For low- and modest-income households, the delivery of public education, health care, and transfer payments is essential and is only possible through taxation. The value of these services for those earning less than $20,000 per year is more than two times higher than their average incomes. Even those living in households in the $80,000 to $90,000 range — just below the richest 20% — received benefits from public services equivalent to about half of their total household income.
Public programs – such as education, health care, and, early childhood education care – play an important role in reducing income inequality.
Changes introduced through the 1990-2005 period reduced rates for top income earners considerably, while rates for bottom income earners actually increased as a result of changes in consumption, payroll and property taxes and other provincial taxes and fees.
In 2005, total rates of tax paid ranged from 30.7% for individuals in the bottom 10%, to 36.5% for those in the middle, to 30.5% for the top 1% of families.
The richest 1% of Canadians actually paid a lower rate than the poorest 10% of Canadians.
Tax changes since 2006 have continued to disproportionately benefit the wealthy, particularly single earner families with children and senior couples with substantial pension incomes.
Successive rounds of tax cuts have cost Canadian families dearly by shifting the balance between individual and corporate taxes.
In 2014-15, for the first time ever, more than half of the federal government’s revenue is projected to come from personal income taxes, up from a 30% share 50 years ago.

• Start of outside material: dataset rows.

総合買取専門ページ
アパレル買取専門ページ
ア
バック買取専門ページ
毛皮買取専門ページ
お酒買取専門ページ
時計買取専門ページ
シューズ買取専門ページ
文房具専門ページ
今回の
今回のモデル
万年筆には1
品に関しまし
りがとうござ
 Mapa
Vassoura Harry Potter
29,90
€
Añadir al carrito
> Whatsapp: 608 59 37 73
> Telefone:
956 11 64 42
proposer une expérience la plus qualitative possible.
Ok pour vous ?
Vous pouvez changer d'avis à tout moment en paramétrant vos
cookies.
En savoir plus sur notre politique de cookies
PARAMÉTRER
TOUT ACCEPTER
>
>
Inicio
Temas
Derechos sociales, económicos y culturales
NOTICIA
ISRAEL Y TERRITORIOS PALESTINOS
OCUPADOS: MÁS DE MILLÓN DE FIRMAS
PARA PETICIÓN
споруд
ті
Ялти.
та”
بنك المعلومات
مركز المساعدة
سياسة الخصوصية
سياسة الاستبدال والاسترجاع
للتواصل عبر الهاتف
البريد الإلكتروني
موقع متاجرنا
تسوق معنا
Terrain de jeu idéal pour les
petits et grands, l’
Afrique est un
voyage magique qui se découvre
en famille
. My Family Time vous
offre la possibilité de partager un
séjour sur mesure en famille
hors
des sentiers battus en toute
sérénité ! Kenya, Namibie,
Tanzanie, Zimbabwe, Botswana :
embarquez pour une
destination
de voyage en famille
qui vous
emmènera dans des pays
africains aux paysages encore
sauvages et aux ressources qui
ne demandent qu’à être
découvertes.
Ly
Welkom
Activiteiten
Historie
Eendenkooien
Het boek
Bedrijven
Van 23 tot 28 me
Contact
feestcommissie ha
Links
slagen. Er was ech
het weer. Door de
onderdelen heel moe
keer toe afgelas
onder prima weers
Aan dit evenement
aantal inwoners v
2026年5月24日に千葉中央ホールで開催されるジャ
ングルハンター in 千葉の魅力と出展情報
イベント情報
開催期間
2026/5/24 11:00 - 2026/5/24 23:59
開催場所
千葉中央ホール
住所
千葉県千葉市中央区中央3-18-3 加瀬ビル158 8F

The share of taxes paid to government by corporations, however, has been trending down. Despite record profits, corporate taxes now make up roughly 14% of federal government revenues, down from over 20% before 1970.
The overall share of corporate taxes paid to all levels of government is even lower – at 8.3%. Taken together, cuts to corporate taxes since 2007 are costing the federal government up to $13 billion per year in foregone revenue.
There are over 200 income and GST-related tax expenditures at the federal level, a number that has steadily grown over the past decade. According to the Parliamentary Budget Office, federal tax expenditures represented over $100 billion in foregone tax revenues in 2009.
Studies also show many tax expenditures disproportionately benefit middle- or upper-income brackets – a result of their non-refundable design. Tax filers receive the benefit of a deduction or credit only if its value is greater than taxes owed. If you pay no income tax – or only a small amount – you receive little or nothing by way of support.
Poor families who would benefit the most from fitness or arts programming simply cannot afford these “extras” when they struggle daily with the choice of paying the rent or feeding the kids.